The long shadow of Euroscepticism in British politics is the product of an illusion, born of simplification and misrepresentation of history. It’s an illusion that can only be countered if we look objectively at the real history of economic and political cooperation across Europe in the wake of the First and Second World Wars (which occurred barely 21 years apart). Since 1945, Europe has benefited from a period of unprecedented peace – indeed, the longest period of peace for over 3,000 years – which is not attributable to NATO membership (helpful though this has been) but to Winston Churchill’s vision of uniting the economies of Europe and encouraging European nations to start working together on issues they cannot control on their own, such as climate change and outrageous tax avoidance by multinational companies.

The fundamental problem underlying the parlous situation in which our country stands today, two and a half years after the EU Referendum in 2016, is that the English Eurosceptics who drove the Leave Campaign were never told they’d have to produce a detailed, written prospectus for what they were proposing.
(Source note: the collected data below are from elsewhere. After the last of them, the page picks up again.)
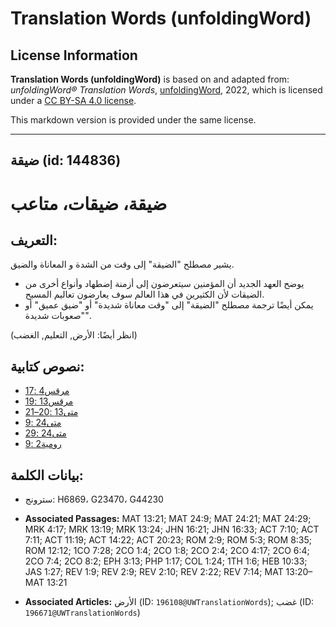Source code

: # Translation Words (unfoldingWord)

## License Information

**Translation Words (unfoldingWord)** is based on and adapted from: _unfoldingWord® Translation Words_, [unfoldingWord](https://unfoldingword.org/utw), 2022, which is licensed under a [CC BY-SA 4.0 license](https://creativecommons.org/licenses/by-sa/4.0/legalcode.en).

This markdown version is provided under the same license.



--------------------------------

## ضيقة (id: 144836)

ضيقة، ضيقات، متاعب
==================

التعريف:
--------

يشير مصطلح "الضيقة" إلى وقت من الشدة و المعاناة والضيق.

* يوضح العهد الجديد أن المؤمنين سيتعرضون إلى أزمنة إضطهاد وأنواع أخرى من الضيقات لأن الكثيرين في هذا العالم سوف يعارضون تعاليم المسيح.
* يمكن أيضًا ترجمة مصطلح "الضيقة" إلى "وقت معاناة شديدة" أو "ضيق عميق" أو "صعوبات شديدة".

(انظر أيضًا: الأرض, التعليم, الغضب)

نصوص كتابية:
------------

* [مرقس4 :17](https://ref.ly/Mark4:17)
* [مرقس13 :19](https://ref.ly/Mark13:19)
* [متى13 :20–21](https://ref.ly/Matt13:20-Matt13:21)
* [متى24 :9](https://ref.ly/Matt24:9)
* [متى24 :29](https://ref.ly/Matt24:29)
* [رومية2 :9](https://ref.ly/Rom2:9)

بيانات الكلمة:
--------------

* سترونج: H6869، G23470، G44230

* **Associated Passages:** MAT 13:21; MAT 24:9; MAT 24:21; MAT 24:29; MRK 4:17; MRK 13:19; MRK 13:24; JHN 16:21; JHN 16:33; ACT 7:10; ACT 7:11; ACT 11:19; ACT 14:22; ACT 20:23; ROM 2:9; ROM 5:3; ROM 8:35; ROM 12:12; 1CO 7:28; 2CO 1:4; 2CO 1:8; 2CO 2:4; 2CO 4:17; 2CO 6:4; 2CO 7:4; 2CO 8:2; EPH 3:13; PHP 1:17; COL 1:24; 1TH 1:6; HEB 10:33; JAS 1:27; REV 1:9; REV 2:9; REV 2:10; REV 2:22; REV 7:14; MAT 13:20–MAT 13:21
* **Associated Articles:** الأرض (ID: `196108@UWTranslationWords`); غضب (ID: `196671@UWTranslationWords`)

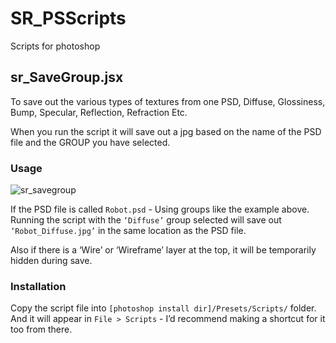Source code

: # SR_PSScripts
Scripts for photoshop

## sr_SaveGroup.jsx
To save out the various types of textures from one PSD, Diffuse, Glossiness, Bump, Specular, Reflection, Refraction Etc.

When you run the script it will save out a jpg based on the name of the PSD file and the GROUP you have selected.

### Usage
![sr_savegroup](https://user-images.githubusercontent.com/12150445/27731574-7f7f4c3e-5d85-11e7-8528-b6fb24ad1dfa.png)

If the PSD file is called `Robot.psd` - Using groups like the example above. Running the script with the `‘Diffuse’` group selected will save out `‘Robot_Diffuse.jpg’` in the same location as the PSD file.


Also if there is a ‘Wire’ or ‘Wireframe’ layer at the top, it will be temporarily hidden during save.

### Installation
Copy the script file into `[photoshop install dir]/Presets/Scripts/` folder.
And it will appear in `File > Scripts` - I’d recommend making a shortcut for it too from there.
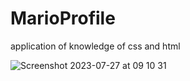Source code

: # MarioProfile
application of knowledge of css and html

<div>
  <img src="<img width="2219" alt="Screenshot 2023-07-27 at 09 10 31" src="https://github.com/lucasrissy/MarioProfile/assets/86630713/3682bd7f-d1a5-4af0-833c-eeaa826edecd"/>
</div>
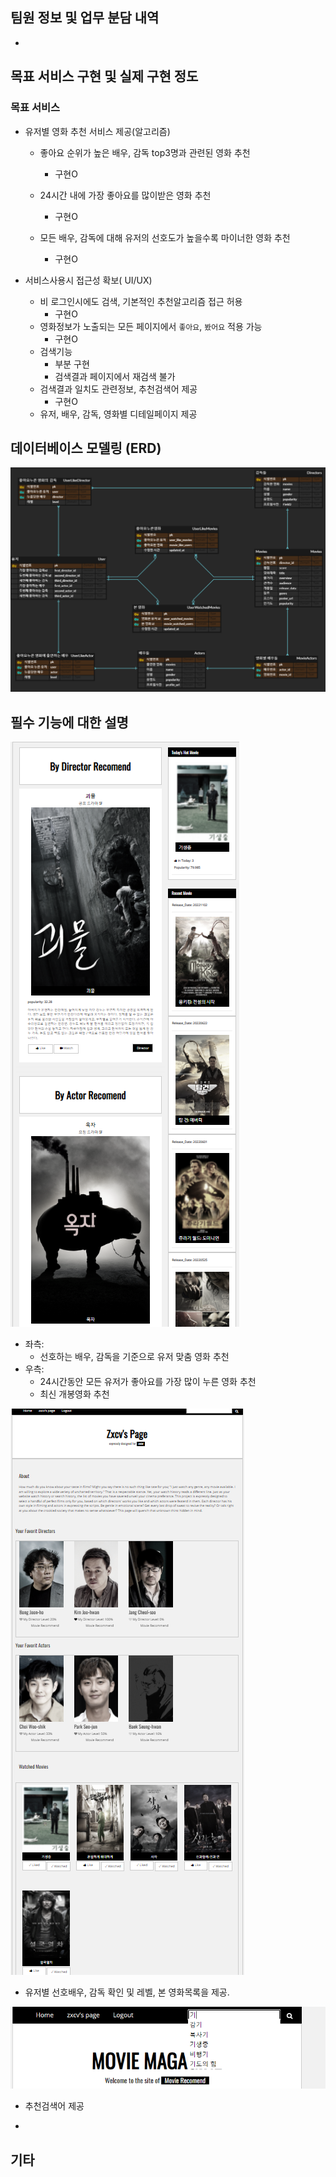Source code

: ## 팀원 정보 및 업무 분담 내역

- 



## 목표 서비스 구현 및 실제 구현 정도

### 목표 서비스

- 유저별 영화 추천 서비스 제공(알고리즘)

  - 좋아요 순위가 높은 배우, 감독 top3명과 관련된 영화 추천

    - 구현O

  - 24시간 내에 가장 좋아요를 많이받은 영화 추천

    - 구현O

  - 모든 배우, 감독에 대해 유저의 선호도가 높을수록 마이너한 영화 추천

    - 구현O

    

- 서비스사용시 접근성 확보( UI/UX)

  - 비 로그인시에도 검색, 기본적인 추천알고리즘 접근 허용
    - 구현O
  - 영화정보가 노출되는 모든 페이지에서 `좋아요`, `봤어요` 적용 가능
    - 구현O
  - 검색기능
    - 부분 구현
    - 검색결과 페이지에서 재검색 불가
  - 검색결과 일치도 관련정보, 추천검색어 제공
    - 구현O
  - 유저, 배우, 감독, 영화별 디테일페이지 제공





## 데이터베이스 모델링 (ERD)

![image-20220526172124430](README.assets/image-20220526172124430.png)







## 필수 기능에 대한 설명

![image-20220526175550091](README.assets/image-20220526175550091.png)

- 좌측:
  - 선호하는 배우, 감독을 기준으로 유저 맞춤 영화 추천
- 우측:
  - 24시간동안 모든 유저가 좋아요를 가장 많이 누른 영화 추천
  - 최신 개봉영화 추천



![image-20220526175917555](README.assets/image-20220526175917555.png)

- 유저별 선호배우, 감독 확인 및 레벨, 본 영화목록을 제공.



![image-20220526180538057](README.assets/image-20220526180538057.png)

- 추천검색어 제공



- 







## 기타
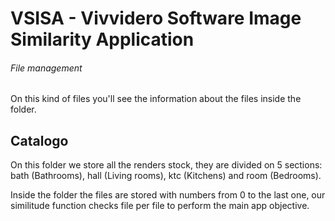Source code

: # VSISA - Vivvidero Software Image Similarity Application


###### File management
On this kind of files you'll see the information about the files inside the folder.

## Catalogo

On this folder we store all the renders stock, they are divided on 5 sections: bath (Bathrooms), hall (Living rooms), ktc (Kitchens) and room (Bedrooms).

Inside the folder the files are stored with numbers from 0 to the last one, our similitude function checks file per file to perform the main app objective.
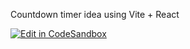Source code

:Countdown timer idea using Vite + React

[![Edit in CodeSandbox](https://assets.codesandbox.io/github/button-edit-lime.svg)](https://codesandbox.io/p/devbox/countdown-timer-nx8t8f)
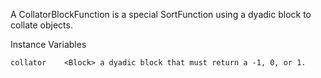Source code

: A CollatorBlockFunction is a special SortFunction using a dyadic block to collate objects.

Instance Variables

	collator	<Block>	a dyadic block that must return a -1, 0, or 1.
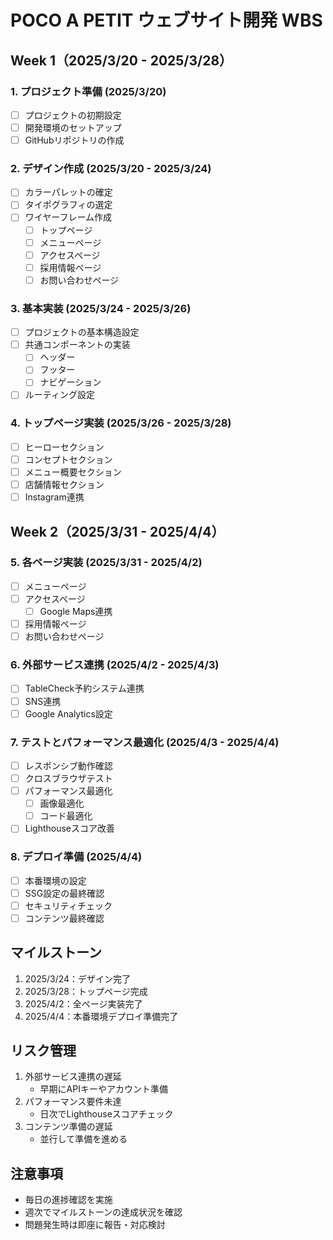 # POCO A PETIT ウェブサイト開発 WBS

## Week 1（2025/3/20 - 2025/3/28）

### 1. プロジェクト準備 (2025/3/20)
- [ ] プロジェクトの初期設定
- [ ] 開発環境のセットアップ
- [ ] GitHubリポジトリの作成

### 2. デザイン作成 (2025/3/20 - 2025/3/24)
- [ ] カラーパレットの確定
- [ ] タイポグラフィの選定
- [ ] ワイヤーフレーム作成
    - [ ] トップページ
    - [ ] メニューページ
    - [ ] アクセスページ
    - [ ] 採用情報ページ
    - [ ] お問い合わせページ

### 3. 基本実装 (2025/3/24 - 2025/3/26)
- [ ] プロジェクトの基本構造設定
- [ ] 共通コンポーネントの実装
    - [ ] ヘッダー
    - [ ] フッター
    - [ ] ナビゲーション
- [ ] ルーティング設定

### 4. トップページ実装 (2025/3/26 - 2025/3/28)
- [ ] ヒーローセクション
- [ ] コンセプトセクション
- [ ] メニュー概要セクション
- [ ] 店舗情報セクション
- [ ] Instagram連携

## Week 2（2025/3/31 - 2025/4/4）

### 5. 各ページ実装 (2025/3/31 - 2025/4/2)
- [ ] メニューページ
- [ ] アクセスページ
    - [ ] Google Maps連携
- [ ] 採用情報ページ
- [ ] お問い合わせページ

### 6. 外部サービス連携 (2025/4/2 - 2025/4/3)
- [ ] TableCheck予約システム連携
- [ ] SNS連携
- [ ] Google Analytics設定

### 7. テストとパフォーマンス最適化 (2025/4/3 - 2025/4/4)
- [ ] レスポンシブ動作確認
- [ ] クロスブラウザテスト
- [ ] パフォーマンス最適化
    - [ ] 画像最適化
    - [ ] コード最適化
- [ ] Lighthouseスコア改善

### 8. デプロイ準備 (2025/4/4)
- [ ] 本番環境の設定
- [ ] SSG設定の最終確認
- [ ] セキュリティチェック
- [ ] コンテンツ最終確認

## マイルストーン
1. 2025/3/24：デザイン完了
2. 2025/3/28：トップページ完成
3. 2025/4/2：全ページ実装完了
4. 2025/4/4：本番環境デプロイ準備完了

## リスク管理
1. 外部サービス連携の遅延
    - 早期にAPIキーやアカウント準備
2. パフォーマンス要件未達
    - 日次でLighthouseスコアチェック
3. コンテンツ準備の遅延
    - 並行して準備を進める

## 注意事項
- 毎日の進捗確認を実施
- 週次でマイルストーンの達成状況を確認
- 問題発生時は即座に報告・対応検討 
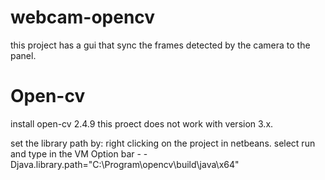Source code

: # webcam-opencv
this project has a gui that sync the frames detected by the camera to the panel.

# Open-cv
install open-cv 2.4.9 this proect does not work with version 3.x.

set the library path by:
right clicking on the project in netbeans.
select run and type in the VM Option bar -
-Djava.library.path="C:\Program\opencv\build\java\x64\"
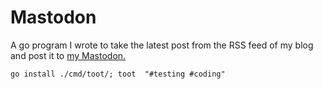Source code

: # Mastodon

A go program I wrote to take the latest post from the RSS feed of my blog and post it to [my Mastodon.](https://toot.community/@mischavandenburg)

`go install ./cmd/toot/; toot  "#testing #coding"`

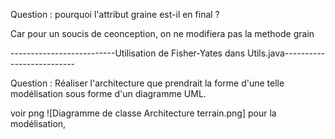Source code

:Question : pourquoi l'attribut graine est-il en final ?
<p>Car pour un soucis de ceonception, on ne modifiera pas la methode grain

--------------------------Utilisation de Fisher-Yates dans Utils.java--------------------------

Question : Réaliser l'architecture que prendrait la forme d'une telle modélisation sous forme d'un diagramme UML.
<p> voir png ![Diagramme de classe Architecture terrain.png] pour la modélisation,
<p> </p>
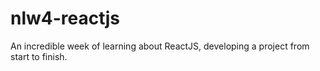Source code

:# nlw4-reactjs
An incredible week of learning about ReactJS, developing a project from start to finish.
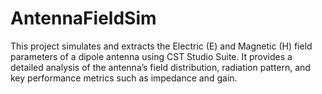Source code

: # AntennaFieldSim
This project simulates and extracts the Electric (E) and Magnetic (H) field parameters of a dipole antenna using CST Studio Suite. It provides a detailed analysis of the antenna’s field distribution, radiation pattern, and key performance metrics such as impedance and gain.
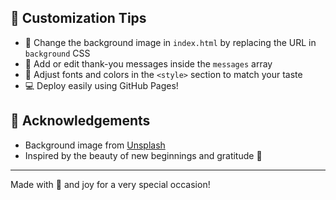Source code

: 
## 🌷 Customization Tips

- 🌄 Change the background image in `index.html` by replacing the URL in `background` CSS
- 💌 Add or edit thank-you messages inside the `messages` array
- 🎨 Adjust fonts and colors in the `<style>` section to match your taste
- 💻 Deploy easily using GitHub Pages!

## 🙏 Acknowledgements

- Background image from [Unsplash](https://unsplash.com/photos/floral-background)
- Inspired by the beauty of new beginnings and gratitude 💖

---

Made with 💐 and joy for a very special occasion!
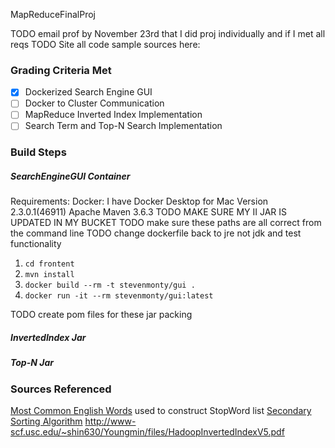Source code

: MapReduceFinalProj

TODO email prof by November 23rd that I did proj individually and if I met all reqs
TODO Site all code sample sources here:

### Grading Criteria Met

- [x] Dockerized Search Engine GUI
- [ ] Docker to Cluster Communication
- [ ] MapReduce Inverted Index Implementation
- [ ] Search Term and Top-N Search Implementation

### Build Steps

##### SearchEngineGUI Container
Requirements:
    Docker: I have Docker Desktop for Mac Version 2.3.0.1(46911)
    Apache Maven 3.6.3
TODO MAKE SURE MY II JAR IS UPDATED IN MY BUCKET
TODO make sure these paths are all correct from the command line
TODO change dockerfile back to jre not jdk and test functionality
1. `cd frontent`
2. `mvn install`
3. `docker build --rm -t stevenmonty/gui .`
4. `docker run -it --rm stevenmonty/gui:latest `

TODO create pom files for these jar packing
##### InvertedIndex Jar

##### Top-N Jar


### Sources Referenced
[Most Common English Words](https://www.espressoenglish.net/the-100-most-common-words-in-english/) used to construct StopWord list
[Secondary Sorting Algorithm](https://www.oreilly.com/library/view/data-algorithms/9781491906170/ch01.html)
http://www-scf.usc.edu/~shin630/Youngmin/files/HadoopInvertedIndexV5.pdf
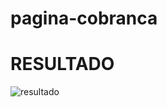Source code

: # pagina-cobranca
<h1><strong>RESULTADO</strong></h1>
<img src="https://i.ibb.co/4KZSvtk/Screenshot-1.png" alt="resultado" />
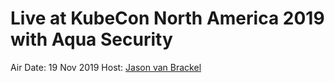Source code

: # Live at KubeCon North America 2019 with Aqua Security

<a href="https://www.youtube.com/embed/-Ggz7OYTtSU"></a>

Air Date: 19 Nov 2019
Host: [Jason van Brackel](twitter.com/jasonvanbrackel)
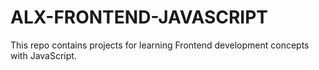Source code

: # ALX-FRONTEND-JAVASCRIPT

This repo contains projects for learning Frontend development concepts with JavaScript.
In contrast, in advance of the Scottish Independence Referendum in 2014, the SNP produced a detailed, 670-page proposition outlining precisely what Scottish Independence would look like, associated potential benefits and predictable risks, and a method and timescale of implementation. Hence, Scots, including 16 and 17 year olds, had a crystal clear choice in 2014 between current UK membership (known in detail) and the SNP’s alternative, detailed Independence proposition.

In contrast, what choice did UK voters have in 2016: either Remain in the EU (on terms known in detail) or Leave the EU (on terms completely unknown). Indeed, even today, Eurosceptics in the Conservative Party, including our own MP, Sir John Hayes, cannot agree on what sort of Brexit they actually want, let alone how to achieve it. For example, there are advocates for: a “hard no-deal” (crashing out with no negotiated agreement and paying not a penny towards settling our existing legal obligations); a “managed no-deal”; a “clean Brexit”; “Canada +++”; “Norway +”; and several other variations. Incidentally, please be wary of any option that has a “+” attached to it, as all this means is that the basic deal would be bad for the UK but, somehow, miraculously, when English Exceptionalism is brought to bear, it will instantly become a fabulously exciting option for us.

Today, our country faces three options: (1) remain in the EU on the terms we currently enjoy (defined in detail); (2) leave the EU on the basis of Theresa May’s 504-page Withdrawal Agreement that significantly undermines our sovereignty and a 26-page Political Declaration that isn’t worth the paper on which it’s written (but is defined in detail); and (3) leave the EU on the basis of an exit proposition Eurosceptics have never yet expressed in writing.

So, what’s my proposed solution?

(1) Temporarily revoke Article 50, so we can start getting our act together as a nation.

(2) Tell Eurosceptics to develop a written, detailed proposition for whatever version of Brexit they may, eventually, agree and define.

(3) If and when the Eurosceptics produce a detailed proposition, hold another Referendum to give voters an explicit choice between three, detailed propositions: remain in the UK on the terms we currently have; leave on the basis of Theresa May’s unenforceable Political Declaration; or leave on the basis of whatever terms eventually defined by the Eurosceptics.

Meanwhile, we can press ahead with building a fairer, more just, more equitable society in the UK and dragging our country back from being the 6th to the 5th largest economy in world, which is where we used to be prior to the EU Referendum, when we were the fastest growing G7 economy, not the slowest.

We live in a great country and can definitely make Britain great again, but only by calling the bluff of the Eurosceptics. We must tell them to define, in writing, what they actually mean by Brexit, so we can then we can vote on their proposition.